May 17, 2018

Split This Rock, Part 7 — Saturday: Afternoon Reading, April 21


The final day of Split This Rock ended with 2 featured readings, one in the afternoon & one later in the evening, & each deserve their own report. The afternoon readings were hosted by Clint Smith & Franny Choi, whom I remember from her electric performance at STR 2016. To begin they played a recording of the late Adrienne Rich reading one of her poems, with the prophetic line, “everything we write will be used against us…”

The DC Youth Poet was Kenny Carroll who performed a love poem, a memory of a brother, “back when something was good…” a tender, moving performance.
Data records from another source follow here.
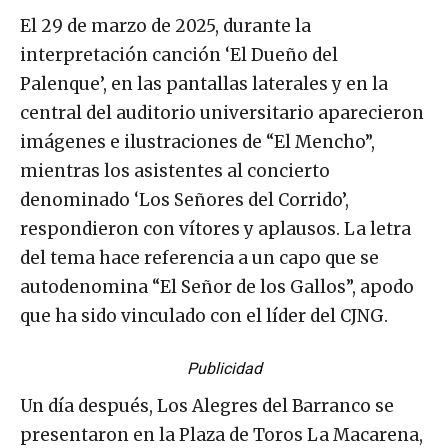
El 29 de marzo de 2025, durante la
interpretación canción ‘El Dueño del
Palenque’, en las pantallas laterales y en la
central del auditorio universitario aparecieron
imágenes e ilustraciones de “El Mencho”,
mientras los asistentes al concierto
denominado ‘Los Señores del Corrido’,
respondieron con vítores y aplausos. La letra
del tema hace referencia a un capo que se
autodenomina “El Señor de los Gallos”, apodo
que ha sido vinculado con el líder del CJNG.
Publicidad
Un día después, Los Alegres del Barranco se
presentaron en la Plaza de Toros La Macarena,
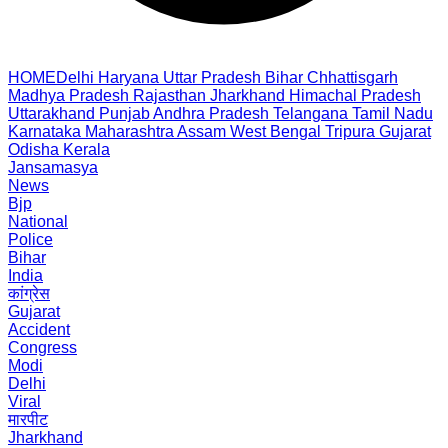
HOME
Delhi
Haryana
Uttar Pradesh
Bihar
Chhattisgarh
Madhya Pradesh
Rajasthan
Jharkhand
Himachal Pradesh
Uttarakhand
Punjab
Andhra Pradesh
Telangana
Tamil Nadu
Karnataka
Maharashtra
Assam
West Bengal
Tripura
Gujarat
Odisha
Kerala
Jansamasya
News
Bjp
National
Police
Bihar
India
कांग्रेस
Gujarat
Accident
Congress
Modi
Delhi
Viral
मारपीट
Jharkhand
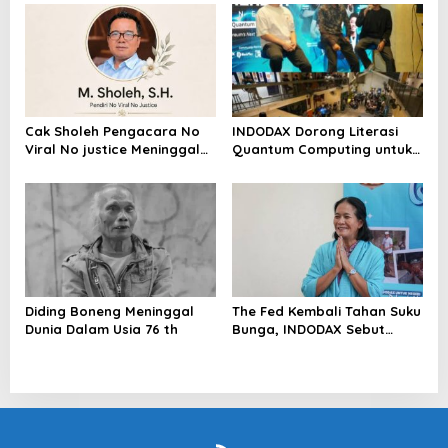
Riau Akan Tinjauan Lokasi
Cak Sholeh Pengacara No
INDODAX Dorong Literasi
Viral No justice Meninggal
Quantum Computing untuk
Dunia
Perkuat Kesiapan Ekosistem
Blockchain
Diding Boneng Meninggal
The Fed Kembali Tahan Suku
Dunia Dalam Usia 76 th
Bunga, INDODAX Sebut
Kepastian Kebijakan Dorong
Sentimen Pasar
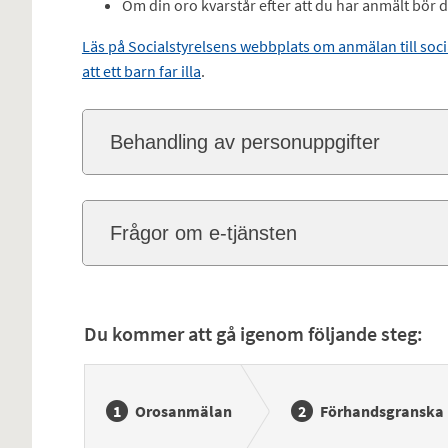
Om din oro kvarstår efter att du har anmält bör 
Läs på Socialstyrelsens webbplats om anmälan till s
att ett barn far illa
.
Behandling av personuppgifter
Frågor om e-tjänsten
Du kommer att gå igenom följande steg:
Orosanmälan
Förhandsgranska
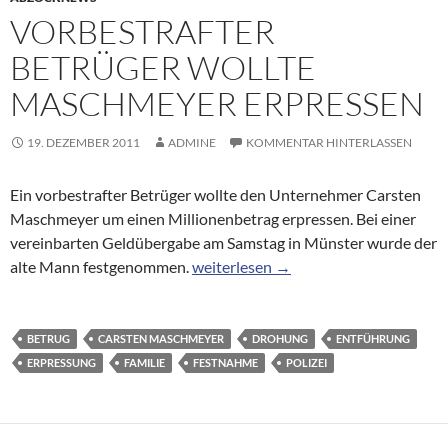
VORBESTRAFTER
BETRÜGER WOLLTE
MASCHMEYER ERPRESSEN
19. DEZEMBER 2011
ADMINE
KOMMENTAR HINTERLASSEN
Ein vorbestrafter Betrüger wollte den Unternehmer Carsten
Maschmeyer um einen Millionenbetrag erpressen. Bei einer
vereinbarten Geldübergabe am Samstag in Münster wurde der
Vorbestrafter Betrüger wollte Masch
alte Mann festgenommen.
weiterlesen
→
BETRUG
CARSTEN MASCHMEYER
DROHUNG
ENTFÜHRUNG
ERPRESSUNG
FAMILIE
FESTNAHME
POLIZEI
The first of the featured poets was Terisa Siagatonu, a National Slam finalist, Slam coach & mental health advocate, who taught us the correct pronunciation of "Samoa."  She read her contrapuntal poem in three columns, “Moana Means Home,” printed in the Split This Rock section in the April Poetry magazine. “Congregation” was a discursive, narrative piece about an aunt who died, & her grandfather, then on to a couple of environmental poems (she had been at the Paris Climate Conference in defense of Samoa), “The Day After American Samoa Was Underwater” which had been a Split This Rock “Poem of the Week”, & another from Poetry “Atlas.” She finished up with a piece dedicated to the youth open mic poets, a poem using a phrase from Lucille Clifton, “I’m still alive...” as a repeated refrain.

Kazim Ali also began with a poem from Poetry, the opening section of “The Voice of Sheila Chandra” inspired by the singer who has lost her voice, then the autobiographical (many of his poems are “personal” or spring from incidents in his life), “Origin Story,” then “John,” “Drone,” & “Check Point” (at each of which he gives a different response, making the personal political). “Inquisition” used a sex memoir to delve into history & violence. His poem titled Yannis Ritsos was not just about the Greek poet, but also referenced Mahmoud Darwish & Fadi Joudah. He ended with a poem he had read earlier in the festival, “Golden Boy,” & hearing it again I could appreciate more the intricacies of the weaving lines & the puns.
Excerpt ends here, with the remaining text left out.